EBITDA = net profit + interest + taxes + depreciation + amortisation.
Look at the chief exec. Are they growing the business or consolidating it? Are they a 2 year CEO = probably stay away. 3-5 they might be making long term value for the business. It’s the business cycle that counts.
Case Studies:
New York bagel company. 18 months R&D. $1 million startup costs, $1 million marketing costs. Took a year to get the water content right. Good repeatable revenues, high barrier to entry for competitors because of distribution and brand. Year 1 – 2m bagels – 5 year ROI. 10 years too early – nobody knew what a bagel was. Supermarkets wanted preservatives added. If they had started at the end they might have been able to bake this in from the beginning. They had to be sold as the bread roll with the non-fattening centre because people didn’t get them.

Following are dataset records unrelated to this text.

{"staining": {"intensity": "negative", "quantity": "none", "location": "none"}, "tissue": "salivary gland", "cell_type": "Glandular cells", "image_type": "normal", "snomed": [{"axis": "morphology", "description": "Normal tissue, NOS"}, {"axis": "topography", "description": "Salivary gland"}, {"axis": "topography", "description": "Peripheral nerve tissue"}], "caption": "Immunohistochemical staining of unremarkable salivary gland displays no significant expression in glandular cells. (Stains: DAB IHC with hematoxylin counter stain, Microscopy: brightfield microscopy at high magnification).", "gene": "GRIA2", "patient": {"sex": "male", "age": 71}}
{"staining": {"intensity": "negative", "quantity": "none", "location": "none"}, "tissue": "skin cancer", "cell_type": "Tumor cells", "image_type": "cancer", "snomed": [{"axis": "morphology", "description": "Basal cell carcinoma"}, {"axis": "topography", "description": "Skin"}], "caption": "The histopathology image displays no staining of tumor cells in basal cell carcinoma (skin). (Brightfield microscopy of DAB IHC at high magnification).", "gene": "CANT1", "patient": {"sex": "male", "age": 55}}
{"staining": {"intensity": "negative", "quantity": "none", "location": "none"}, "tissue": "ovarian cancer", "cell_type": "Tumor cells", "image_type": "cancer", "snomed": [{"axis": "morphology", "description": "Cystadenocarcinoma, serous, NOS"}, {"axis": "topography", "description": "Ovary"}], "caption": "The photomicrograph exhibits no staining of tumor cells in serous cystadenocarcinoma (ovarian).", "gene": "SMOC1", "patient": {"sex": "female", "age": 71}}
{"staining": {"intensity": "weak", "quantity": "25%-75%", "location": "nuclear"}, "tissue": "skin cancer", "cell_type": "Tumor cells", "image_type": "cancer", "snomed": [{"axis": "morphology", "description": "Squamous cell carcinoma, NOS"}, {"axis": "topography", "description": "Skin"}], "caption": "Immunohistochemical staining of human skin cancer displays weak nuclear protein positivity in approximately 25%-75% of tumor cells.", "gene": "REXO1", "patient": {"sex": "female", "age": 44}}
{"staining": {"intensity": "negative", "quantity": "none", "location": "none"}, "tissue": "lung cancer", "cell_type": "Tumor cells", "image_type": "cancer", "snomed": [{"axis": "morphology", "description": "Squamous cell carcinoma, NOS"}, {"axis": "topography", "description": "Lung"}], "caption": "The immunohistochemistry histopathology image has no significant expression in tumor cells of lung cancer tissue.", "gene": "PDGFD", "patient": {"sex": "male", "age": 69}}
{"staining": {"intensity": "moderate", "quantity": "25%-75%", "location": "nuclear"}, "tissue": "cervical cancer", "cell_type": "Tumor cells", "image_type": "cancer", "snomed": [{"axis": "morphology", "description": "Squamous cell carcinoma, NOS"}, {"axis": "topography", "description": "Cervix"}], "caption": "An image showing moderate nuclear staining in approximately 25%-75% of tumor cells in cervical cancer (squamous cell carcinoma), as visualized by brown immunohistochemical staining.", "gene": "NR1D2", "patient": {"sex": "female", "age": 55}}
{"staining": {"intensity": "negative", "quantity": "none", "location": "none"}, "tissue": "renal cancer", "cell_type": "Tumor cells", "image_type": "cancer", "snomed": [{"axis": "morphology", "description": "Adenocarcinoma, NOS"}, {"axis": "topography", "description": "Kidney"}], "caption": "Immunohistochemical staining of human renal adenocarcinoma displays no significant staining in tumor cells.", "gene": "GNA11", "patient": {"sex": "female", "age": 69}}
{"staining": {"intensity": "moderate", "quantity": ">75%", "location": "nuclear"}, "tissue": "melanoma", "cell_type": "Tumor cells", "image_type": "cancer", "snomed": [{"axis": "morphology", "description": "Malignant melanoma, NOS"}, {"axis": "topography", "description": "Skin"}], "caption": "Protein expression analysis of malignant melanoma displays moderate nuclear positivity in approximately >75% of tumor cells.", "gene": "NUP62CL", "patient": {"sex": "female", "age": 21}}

Q Score. Total pivot from bagels. Totally different concept. Single number that gives you a cardiovascular risk. Doing in conjuction with key healthcare people. Now moved into corporate wellness market.
Carebnb and Tutella – 3 hospitals signed up to enable social cohesion back to care. We are heading towards a big change in the proportion of carers to those who need care. Japan will hit 1 to 1 by 2050. The patients now have the data. They are becoming real experts. The money is migrating to the consumer which is a good thing.